Saturday, March 26, 2011

Citrus and Mustard and Meatballs

This morning an engaged couple and the bride-to-be's family came to our house to hear us sing/play through some possible wedding music for their upcoming nuptials.  The woman's mom had heard Susan and the girls singing for church one day and phoned some days afterward to inquire about their availability to sing for weddings.  After this morning, they now have some song ideas from us to share with the priest; and they'll get back to us on what music they'd like (or are allowed to use) and what combination of us they'd like to sing, play piano, etc.

This afternoon our whole family had back-to-back appointments to get our hairs cut.  Abigail and I went first because she was my helper for this week's Scandinavian Saturday supper, and we had groceries to buy and food to start fixin' as soon as possible.  Here's what we made:

Remember to click on a photo to enlarge it so that you can drool over each pic in all its detailed glory!
Read on to find out what that is and to see/read about what we served for dessert.

Svenska köttbullar
Svenska köttbullar ["Swedish meatballs"] -- We tore up a couple slices of bread and soaked them in a little milk.  Then we added ground beef, ground pork, grated onion, an egg, ground allspice, ground cardamom, ground ginger, honey, salt, and freshly ground black pepper.  We made meatballs and fried them in a combo of butter and canola oil.  Then we removed the meatballs and deglazed the pan with beef stock.  We whisked in some flour dissolved in water; and after the gravy had thickened, we whisked in heavy cream, salt, and pepper and then returned the meatballs to the pan to simmer in the gravy until it was time to serve them.

stekte poteter med sennep
stekte poteter med sennep [mustard-crusted roasted potatoes] -- We cleaned and quartered some potatoes and parboiled and drained them.  Then we tossed them in a mixture of chopped shallots, chopped garlic, coarse-grain mustard, olive oil, sea salt, and freshly ground black pepper.  We roasted the coated potatoes in the oven until the mustard had formed a golden crust on them.

grønne bønner med sitron og dill
grønne bønner med sitron og dill [lemon/dill green beans] -- We steamed fresh green beans and then tossed them in a mixture of chopped fresh dill, minced shallots, olive oil, freshly squeezed lemon juice, coarse-grain mustard, salt, and freshly ground black pepper.

It was all delicious!  The potatoes were savory on their own, but there was nothing at all wrong with letting a bit of the gravy makes its way over toward a cut-open potato on my plate so that the starchy potato could soak up the hearty, salty, beefy liquid.  The meatballs had a great mix of flavors from the gravy, from the spices and onion inside them, and from the honey that was mixed in with the meat.  And the fresh green beans were a little tangy from the lemon juice and a little zippy from the mustard, a flavor that tied them in well with the potatoes, too.
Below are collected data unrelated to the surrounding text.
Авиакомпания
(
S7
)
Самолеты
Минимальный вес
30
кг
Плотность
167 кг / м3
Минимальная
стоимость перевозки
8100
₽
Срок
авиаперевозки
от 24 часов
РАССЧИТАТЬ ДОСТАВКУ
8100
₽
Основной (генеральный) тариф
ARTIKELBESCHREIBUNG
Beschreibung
varm sjokolade med appelsin krem og sitrus serinakaker
varm sjokolade med appelsin krem ["hot chocolate with orange cream"] and sitrus serinakaker ["citrus Serina cookies"] -- The very first thing that Abigail and I did after returning from the grocery store (before making any of the items above) was to make the dough for these cookies because it needed to chill in the fridge for two hours before baking.  Its ingredients: flour, baking powder, butter, an egg, sugar, vanilla extract, and the zest and juice of an orange.  We mixed it up, rolled it into logs, wrapped them in plastic wrap, and popped them in the fridge until after supper.  Then we sliced the dough logs into individual cookies, sprinkled them with decorative sugar, and baked them a dozen at a time.
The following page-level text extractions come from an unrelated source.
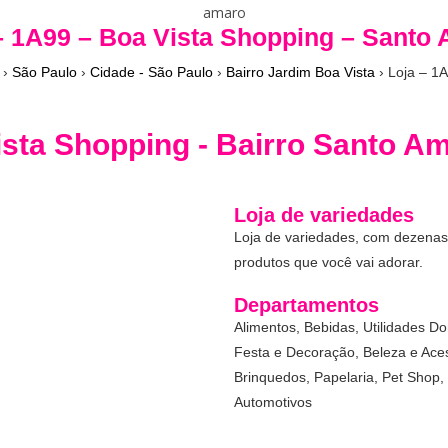
– 1A99 – Boa Vista Shopping – Santo
›
São Paulo
›
Cidade - São Paulo
›
Bairro Jardim Boa Vista
›
Loja – 1A
ista Shopping - Bairro Santo A
Loja de variedades
Loja de variedades, com dezen
produtos que você vai adorar.
Departamentos
Alimentos, Bebidas, Utilidades Do
Festa e Decoração, Beleza e Acess
Brinquedos, Papelaria, Pet Shop,
Automotivos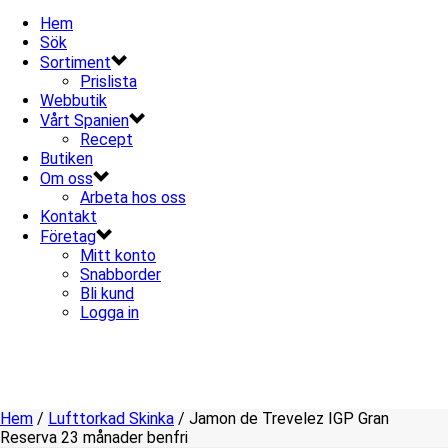
Hem
Sök
Sortiment
Prislista
Webbutik
Vårt Spanien
Recept
Butiken
Om oss
Arbeta hos oss
Kontakt
Företag
Mitt konto
Snabborder
Bli kund
Logga in
Hem
/
Lufttorkad Skinka
/ Jamon de Trevelez IGP Gran
Reserva 23 månader benfri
To make the hot chocolate, we broke up several chocolate bars and melted them in a large pan of milk on the stovetop.  Meanwhile we whipped heavy cream, sugar, and vanilla extract until the whipped cream formed stiff peaks.  Then we folded in orange marmalade.  For each serving, we topped a cup of hot chocolate with a couple dollops of the whipped cream and then sprinkled freshly grated orange zest on the top.

The chocolate was rich, and the whipped cream was, too, making for a delicious beverage that had to be sipped, not gulped--not because it was too hot but because it was so decadent.  The marmalade offered a very subtle orange flavor in the cream, but the orange zest on top was very citrus-y.  Likewise, the orange flavor was more noticeable in the raw cookie dough (of course we had to taste it!) than in the baked cookies, but we could still tell it was in there--probably because we ate them along with the orange-y beverage.  The cookies were crisp, buttery, and just sweet enough.  It was a great ending to another delicious Nordic meal!


  1. this recipe really catches my attention! I love meat all looks so yummy!